IV. Plaintiff's Objection To Court's Order Regarding Pretrial Conference
On February 26, 2004, the Honorable G.T. VanBebber stayed discovery in this case pending a ruling on defendants' dispositive motion. See Order (Doc. #35). Based on the stay of discovery, Judge VanBebber overruled plaintiff's request for a pretrial conference. See id. Plaintiff filed another request for a pretrial conference and, on March 12, 2004, Magistrate Judge James P. O'Hara overruled the motion which he construed as a motion for reconsideration. See Order (Doc. #39).
Plaintiff now objects to Magistrate O'Hara's order. Plaintiff first objects because on March 9, 2004, the district judge referred this matter to Magistrate O'Hara for "pretrial proceedings." See Order (Doc. #38). This Court's standard order of referral did not specify what pretrial proceedings were necessary and whether such proceedings should take place before the defendants' dispositive motion had been ruled on. Magistrate O'Hara properly exercised his discretion in denying plaintiff's motion for reconsideration of Judge VanBebber's order. For reasons explained above, the Court finds that dismissal of plaintiff's complaint is warranted because he did not exhaust his administrative remedies. Plaintiff has not shown that a pretrial conference or any discovery would have changed the Court's ruling on defendants' motion. The Court therefore overrules plaintiff's objection to Magistrate O'Hara's Order (Doc. #39).

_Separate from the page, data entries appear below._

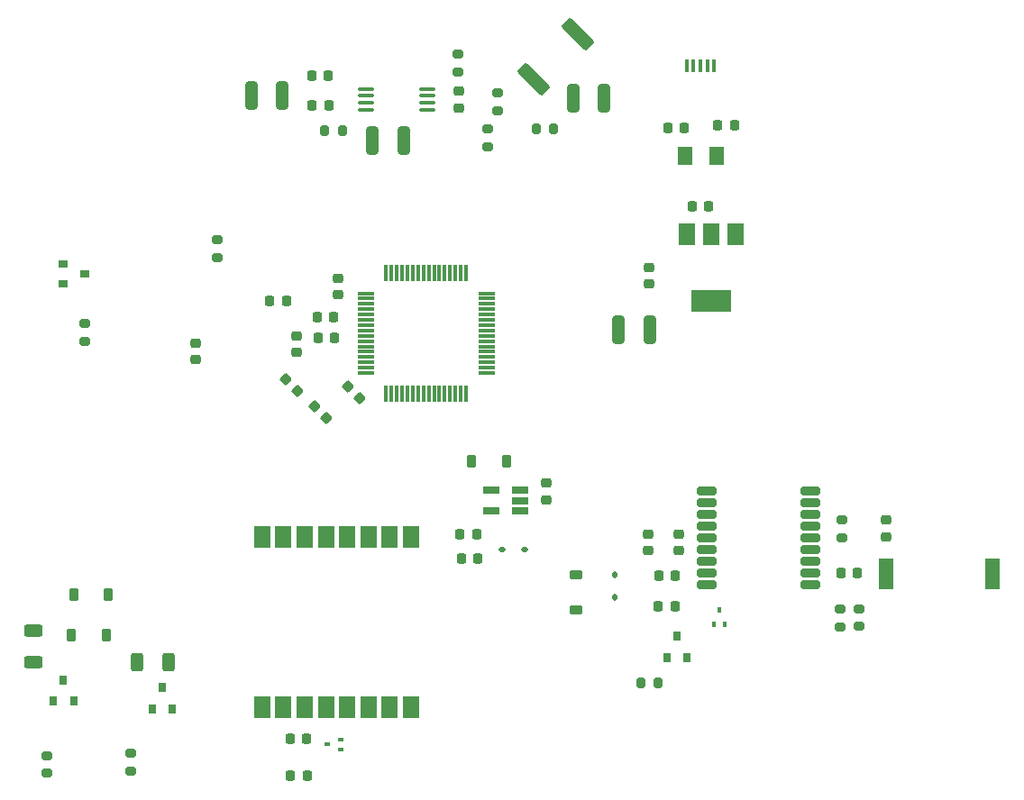
<source format=gtp>
%TF.GenerationSoftware,KiCad,Pcbnew,7.0.7*%
%TF.CreationDate,2023-10-20T22:51:04+03:00*%
%TF.ProjectId,picoballoon,7069636f-6261-46c6-9c6f-6f6e2e6b6963,rev?*%
%TF.SameCoordinates,Original*%
%TF.FileFunction,Paste,Top*%
%TF.FilePolarity,Positive*%
%FSLAX46Y46*%
G04 Gerber Fmt 4.6, Leading zero omitted, Abs format (unit mm)*
G04 Created by KiCad (PCBNEW 7.0.7) date 2023-10-20 22:51:04*
%MOMM*%
%LPD*%
G01*
G04 APERTURE LIST*
G04 Aperture macros list*
%AMRoundRect*
0 Rectangle with rounded corners*
0 $1 Rounding radius*
0 $2 $3 $4 $5 $6 $7 $8 $9 X,Y pos of 4 corners*
0 Add a 4 corners polygon primitive as box body*
4,1,4,$2,$3,$4,$5,$6,$7,$8,$9,$2,$3,0*
0 Add four circle primitives for the rounded corners*
1,1,$1+$1,$2,$3*
1,1,$1+$1,$4,$5*
1,1,$1+$1,$6,$7*
1,1,$1+$1,$8,$9*
0 Add four rect primitives between the rounded corners*
20,1,$1+$1,$2,$3,$4,$5,0*
20,1,$1+$1,$4,$5,$6,$7,0*
20,1,$1+$1,$6,$7,$8,$9,0*
20,1,$1+$1,$8,$9,$2,$3,0*%
G04 Aperture macros list end*
%ADD10RoundRect,0.112500X0.187500X0.112500X-0.187500X0.112500X-0.187500X-0.112500X0.187500X-0.112500X0*%
%ADD11RoundRect,0.225000X0.250000X-0.225000X0.250000X0.225000X-0.250000X0.225000X-0.250000X-0.225000X0*%
%ADD12RoundRect,0.225000X0.335876X0.017678X0.017678X0.335876X-0.335876X-0.017678X-0.017678X-0.335876X0*%
%ADD13RoundRect,0.200000X0.275000X-0.200000X0.275000X0.200000X-0.275000X0.200000X-0.275000X-0.200000X0*%
%ADD14RoundRect,0.075000X-0.700000X-0.075000X0.700000X-0.075000X0.700000X0.075000X-0.700000X0.075000X0*%
%ADD15RoundRect,0.075000X-0.075000X-0.700000X0.075000X-0.700000X0.075000X0.700000X-0.075000X0.700000X0*%
%ADD16RoundRect,0.250000X-0.312500X-1.075000X0.312500X-1.075000X0.312500X1.075000X-0.312500X1.075000X0*%
%ADD17RoundRect,0.225000X0.225000X0.250000X-0.225000X0.250000X-0.225000X-0.250000X0.225000X-0.250000X0*%
%ADD18RoundRect,0.225000X-0.375000X0.225000X-0.375000X-0.225000X0.375000X-0.225000X0.375000X0.225000X0*%
%ADD19RoundRect,0.200000X-0.200000X-0.275000X0.200000X-0.275000X0.200000X0.275000X-0.200000X0.275000X0*%
%ADD20R,0.800000X0.900000*%
%ADD21RoundRect,0.250000X0.312500X1.075000X-0.312500X1.075000X-0.312500X-1.075000X0.312500X-1.075000X0*%
%ADD22R,1.500000X2.000000*%
%ADD23RoundRect,0.225000X-0.225000X-0.375000X0.225000X-0.375000X0.225000X0.375000X-0.225000X0.375000X0*%
%ADD24RoundRect,0.200000X-0.275000X0.200000X-0.275000X-0.200000X0.275000X-0.200000X0.275000X0.200000X0*%
%ADD25RoundRect,0.225000X-0.225000X-0.250000X0.225000X-0.250000X0.225000X0.250000X-0.225000X0.250000X0*%
%ADD26RoundRect,0.112500X-0.112500X0.187500X-0.112500X-0.187500X0.112500X-0.187500X0.112500X0.187500X0*%
%ADD27RoundRect,0.218750X-0.218750X-0.256250X0.218750X-0.256250X0.218750X0.256250X-0.218750X0.256250X0*%
%ADD28R,0.450000X1.300000*%
%ADD29R,0.510000X0.400000*%
%ADD30RoundRect,0.218750X0.256250X-0.218750X0.256250X0.218750X-0.256250X0.218750X-0.256250X-0.218750X0*%
%ADD31RoundRect,0.200000X-0.700000X-0.200000X0.700000X-0.200000X0.700000X0.200000X-0.700000X0.200000X0*%
%ADD32RoundRect,0.225000X0.225000X0.375000X-0.225000X0.375000X-0.225000X-0.375000X0.225000X-0.375000X0*%
%ADD33RoundRect,0.250001X0.462499X0.624999X-0.462499X0.624999X-0.462499X-0.624999X0.462499X-0.624999X0*%
%ADD34RoundRect,0.100000X-0.637500X-0.100000X0.637500X-0.100000X0.637500X0.100000X-0.637500X0.100000X0*%
%ADD35RoundRect,0.250000X-0.312500X-0.625000X0.312500X-0.625000X0.312500X0.625000X-0.312500X0.625000X0*%
%ADD36R,3.800000X2.000000*%
%ADD37R,0.900000X0.800000*%
%ADD38R,1.400000X3.000000*%
%ADD39R,0.400000X0.510000*%
%ADD40RoundRect,0.250000X-0.751301X1.263953X-1.263953X0.751301X0.751301X-1.263953X1.263953X-0.751301X0*%
%ADD41R,1.560000X0.650000*%
%ADD42RoundRect,0.250000X-0.625000X0.312500X-0.625000X-0.312500X0.625000X-0.312500X0.625000X0.312500X0*%
G04 APERTURE END LIST*
D10*
%TO.C,D6*%
X154567600Y-94030800D03*
X152467600Y-94030800D03*
%TD*%
D11*
%TO.C,C22*%
X156591000Y-89370200D03*
X156591000Y-87820200D03*
%TD*%
D12*
%TO.C,C15*%
X139079608Y-79846808D03*
X137983592Y-78750792D03*
%TD*%
D13*
%TO.C,R16*%
X125653800Y-66585600D03*
X125653800Y-64935600D03*
%TD*%
D14*
%TO.C,U4*%
X139638400Y-69960800D03*
X139638400Y-70460800D03*
X139638400Y-70960800D03*
X139638400Y-71460800D03*
X139638400Y-71960800D03*
X139638400Y-72460800D03*
X139638400Y-72960800D03*
X139638400Y-73460800D03*
X139638400Y-73960800D03*
X139638400Y-74460800D03*
X139638400Y-74960800D03*
X139638400Y-75460800D03*
X139638400Y-75960800D03*
X139638400Y-76460800D03*
X139638400Y-76960800D03*
X139638400Y-77460800D03*
D15*
X141563400Y-79385800D03*
X142063400Y-79385800D03*
X142563400Y-79385800D03*
X143063400Y-79385800D03*
X143563400Y-79385800D03*
X144063400Y-79385800D03*
X144563400Y-79385800D03*
X145063400Y-79385800D03*
X145563400Y-79385800D03*
X146063400Y-79385800D03*
X146563400Y-79385800D03*
X147063400Y-79385800D03*
X147563400Y-79385800D03*
X148063400Y-79385800D03*
X148563400Y-79385800D03*
X149063400Y-79385800D03*
D14*
X150988400Y-77460800D03*
X150988400Y-76960800D03*
X150988400Y-76460800D03*
X150988400Y-75960800D03*
X150988400Y-75460800D03*
X150988400Y-74960800D03*
X150988400Y-74460800D03*
X150988400Y-73960800D03*
X150988400Y-73460800D03*
X150988400Y-72960800D03*
X150988400Y-72460800D03*
X150988400Y-71960800D03*
X150988400Y-71460800D03*
X150988400Y-70960800D03*
X150988400Y-70460800D03*
X150988400Y-69960800D03*
D15*
X149063400Y-68035800D03*
X148563400Y-68035800D03*
X148063400Y-68035800D03*
X147563400Y-68035800D03*
X147063400Y-68035800D03*
X146563400Y-68035800D03*
X146063400Y-68035800D03*
X145563400Y-68035800D03*
X145063400Y-68035800D03*
X144563400Y-68035800D03*
X144063400Y-68035800D03*
X143563400Y-68035800D03*
X143063400Y-68035800D03*
X142563400Y-68035800D03*
X142063400Y-68035800D03*
X141563400Y-68035800D03*
%TD*%
D16*
%TO.C,R1*%
X128890300Y-51384200D03*
X131815300Y-51384200D03*
%TD*%
D17*
%TO.C,C20*%
X132194600Y-70688200D03*
X130644600Y-70688200D03*
%TD*%
D11*
%TO.C,C16*%
X133146800Y-75501800D03*
X133146800Y-73951800D03*
%TD*%
%TO.C,C30*%
X123698000Y-76213000D03*
X123698000Y-74663000D03*
%TD*%
D18*
%TO.C,D1*%
X159385000Y-96444800D03*
X159385000Y-99744800D03*
%TD*%
D19*
%TO.C,R4*%
X135776200Y-54711600D03*
X137426200Y-54711600D03*
%TD*%
D20*
%TO.C,Q5*%
X167910600Y-104202200D03*
X169810600Y-104202200D03*
X168860600Y-102202200D03*
%TD*%
D21*
%TO.C,R10*%
X166308500Y-73406000D03*
X163383500Y-73406000D03*
%TD*%
D17*
%TO.C,C24*%
X185839400Y-96266000D03*
X184289400Y-96266000D03*
%TD*%
D22*
%TO.C,U7*%
X129906000Y-108838000D03*
X131906000Y-108838000D03*
X133906000Y-108838000D03*
X135906000Y-108838000D03*
X137906000Y-108838000D03*
X139906000Y-108838000D03*
X141906000Y-108838000D03*
X143906000Y-108838000D03*
X143906000Y-92838000D03*
X141906000Y-92838000D03*
X139906000Y-92838000D03*
X137906000Y-92838000D03*
X135906000Y-92838000D03*
X133906000Y-92838000D03*
X131906000Y-92838000D03*
X129906000Y-92838000D03*
%TD*%
D23*
%TO.C,D7*%
X149556200Y-85775800D03*
X152856200Y-85775800D03*
%TD*%
D17*
%TO.C,C28*%
X168695800Y-96471200D03*
X167145800Y-96471200D03*
%TD*%
D24*
%TO.C,C25*%
X184226200Y-99657400D03*
X184226200Y-101307400D03*
%TD*%
D20*
%TO.C,Q1*%
X110302000Y-108289600D03*
X112202000Y-108289600D03*
X111252000Y-106289600D03*
%TD*%
D25*
%TO.C,C10*%
X170325200Y-61747400D03*
X171875200Y-61747400D03*
%TD*%
D17*
%TO.C,C21*%
X150203200Y-94919800D03*
X148653200Y-94919800D03*
%TD*%
D26*
%TO.C,D2*%
X163042600Y-96435200D03*
X163042600Y-98535200D03*
%TD*%
D12*
%TO.C,C2*%
X135904608Y-81701008D03*
X134808592Y-80604992D03*
%TD*%
D27*
%TO.C,L1*%
X134619900Y-52324000D03*
X136194900Y-52324000D03*
%TD*%
D28*
%TO.C,J3*%
X172374000Y-48603600D03*
X171724000Y-48603600D03*
X171074000Y-48603600D03*
X170424000Y-48603600D03*
X169774000Y-48603600D03*
%TD*%
D29*
%TO.C,Q4*%
X137297000Y-112869600D03*
X137297000Y-111869600D03*
X136007000Y-112369600D03*
%TD*%
D25*
%TO.C,C7*%
X172725800Y-54127400D03*
X174275800Y-54127400D03*
%TD*%
D13*
%TO.C,R12*%
X148336000Y-49161200D03*
X148336000Y-47511200D03*
%TD*%
D17*
%TO.C,C19*%
X136639600Y-72186800D03*
X135089600Y-72186800D03*
%TD*%
D25*
%TO.C,C27*%
X132575000Y-115316000D03*
X134125000Y-115316000D03*
%TD*%
D30*
%TO.C,L4*%
X188518800Y-92837100D03*
X188518800Y-91262100D03*
%TD*%
D11*
%TO.C,C18*%
X137058400Y-70091600D03*
X137058400Y-68541600D03*
%TD*%
%TO.C,C8*%
X169037000Y-94120000D03*
X169037000Y-92570000D03*
%TD*%
D24*
%TO.C,R6*%
X117602000Y-113195600D03*
X117602000Y-114845600D03*
%TD*%
D13*
%TO.C,R13*%
X152019000Y-52793400D03*
X152019000Y-51143400D03*
%TD*%
D21*
%TO.C,R8*%
X143194500Y-55626000D03*
X140269500Y-55626000D03*
%TD*%
D11*
%TO.C,C11*%
X166274200Y-69101000D03*
X166274200Y-67551000D03*
%TD*%
D13*
%TO.C,R24*%
X113284000Y-74485000D03*
X113284000Y-72835000D03*
%TD*%
D31*
%TO.C,U8*%
X171706800Y-88566000D03*
X171706800Y-89666000D03*
X171706800Y-90766000D03*
X171706800Y-91866000D03*
X171706800Y-92966000D03*
X171706800Y-94066000D03*
X171706800Y-95166000D03*
X171706800Y-96266000D03*
X171706800Y-97366000D03*
X181406800Y-97366000D03*
X181406800Y-96266000D03*
X181406800Y-95166000D03*
X181406800Y-94066000D03*
X181406800Y-92966000D03*
X181406800Y-91866000D03*
X181406800Y-90766000D03*
X181406800Y-89666000D03*
X181406800Y-88566000D03*
%TD*%
D32*
%TO.C,D3*%
X115315000Y-102108000D03*
X112015000Y-102108000D03*
%TD*%
D11*
%TO.C,C5*%
X166166800Y-94145400D03*
X166166800Y-92595400D03*
%TD*%
D19*
%TO.C,R22*%
X165470200Y-106605800D03*
X167120200Y-106605800D03*
%TD*%
D33*
%TO.C,L2*%
X172638500Y-57023000D03*
X169663500Y-57023000D03*
%TD*%
D34*
%TO.C,U1*%
X139656900Y-50739400D03*
X139656900Y-51389400D03*
X139656900Y-52039400D03*
X139656900Y-52689400D03*
X145381900Y-52689400D03*
X145381900Y-52039400D03*
X145381900Y-51389400D03*
X145381900Y-50739400D03*
%TD*%
D35*
%TO.C,R9*%
X118171500Y-104648000D03*
X121096500Y-104648000D03*
%TD*%
D24*
%TO.C,C23*%
X185953400Y-99632000D03*
X185953400Y-101282000D03*
%TD*%
D17*
%TO.C,C26*%
X134099600Y-111861600D03*
X132549600Y-111861600D03*
%TD*%
D24*
%TO.C,R5*%
X109677200Y-113424200D03*
X109677200Y-115074200D03*
%TD*%
D12*
%TO.C,C1*%
X133237608Y-79161008D03*
X132141592Y-78064992D03*
%TD*%
D22*
%TO.C,U2*%
X174390800Y-64414000D03*
X172090800Y-64414000D03*
D36*
X172090800Y-70714000D03*
D22*
X169790800Y-64414000D03*
%TD*%
D19*
%TO.C,R17*%
X155664400Y-54533800D03*
X157314400Y-54533800D03*
%TD*%
D23*
%TO.C,D4*%
X112192800Y-98298000D03*
X115492800Y-98298000D03*
%TD*%
D20*
%TO.C,Q2*%
X119573000Y-109026200D03*
X121473000Y-109026200D03*
X120523000Y-107026200D03*
%TD*%
D37*
%TO.C,Q6*%
X111252000Y-67188000D03*
X111252000Y-69088000D03*
X113252000Y-68138000D03*
%TD*%
D24*
%TO.C,R20*%
X184404000Y-91275400D03*
X184404000Y-92925400D03*
%TD*%
D38*
%TO.C,U6*%
X188522600Y-96316800D03*
X198522600Y-96316800D03*
%TD*%
D39*
%TO.C,Q3*%
X172381800Y-101043200D03*
X173381800Y-101043200D03*
X172881800Y-99753200D03*
%TD*%
D17*
%TO.C,C17*%
X136715800Y-74168000D03*
X135165800Y-74168000D03*
%TD*%
D25*
%TO.C,C6*%
X167988400Y-54381400D03*
X169538400Y-54381400D03*
%TD*%
D40*
%TO.C,R14*%
X159574804Y-45657196D03*
X155385196Y-49846804D03*
%TD*%
D27*
%TO.C,L3*%
X148488300Y-92583000D03*
X150063300Y-92583000D03*
%TD*%
D24*
%TO.C,R15*%
X151053800Y-54521600D03*
X151053800Y-56171600D03*
%TD*%
D17*
%TO.C,C4*%
X136106200Y-49530000D03*
X134556200Y-49530000D03*
%TD*%
D11*
%TO.C,C12*%
X148361400Y-52540200D03*
X148361400Y-50990200D03*
%TD*%
D41*
%TO.C,U5*%
X154105600Y-90383400D03*
X154105600Y-89433400D03*
X154105600Y-88483400D03*
X151405600Y-88483400D03*
X151405600Y-90383400D03*
%TD*%
D16*
%TO.C,R18*%
X159116300Y-51612800D03*
X162041300Y-51612800D03*
%TD*%
D17*
%TO.C,C29*%
X168670400Y-99417600D03*
X167120400Y-99417600D03*
%TD*%
D42*
%TO.C,R7*%
X108458000Y-101661500D03*
X108458000Y-104586500D03*
%TD*%
M02*

</source>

IT IS THEREFORE ORDERED that Defendants' Motion To Dismiss. Or In The Alternative. Motion For Summary Judgment (Doc. #24) filed December 22, 2003 be and hereby is SUSTAINED. The Court dismisses plaintiff's complaint without prejudice for failure to exhaust administrative remedies.
IT IS FURTHER ORDERED that on or before April 16, 2004, plaintiff may amend his complaint to include only his exhausted claim related to inadequate food. If plaintiff does not amend his complaint by April 16, 2004, the Court will direct entry of final judgment in accordance with this memorandum and order.
IT IS FURTHER ORDERED that Plaintiff's Request For Summary Judgment Pursuant To Rule 56(a) Fed.R.Civ.P. (Doc #28) filed January 15, 2004 be and hereby is OVERRULED.
IT IS FURTHER ORDERED that defendants' Motion To Strike Plaintiff's Motion For Summary Judgment (Doc. #30) filed January 27, 2004 be and hereby is OVERRULED as moot.
IT IS FURTHER ORDERED that Plaintiff's Motion To Amend Complaint (Doc. #43) filed March 22, 2004 be and hereby is OVERRULED. IT IS FURTHER ORDERED that Plaintiff's Objection To Court's Order (Doc. 39): Request For Pretrial Conference (Doc. #42) filed March 19, 2004 be and hereby is OVERRULED.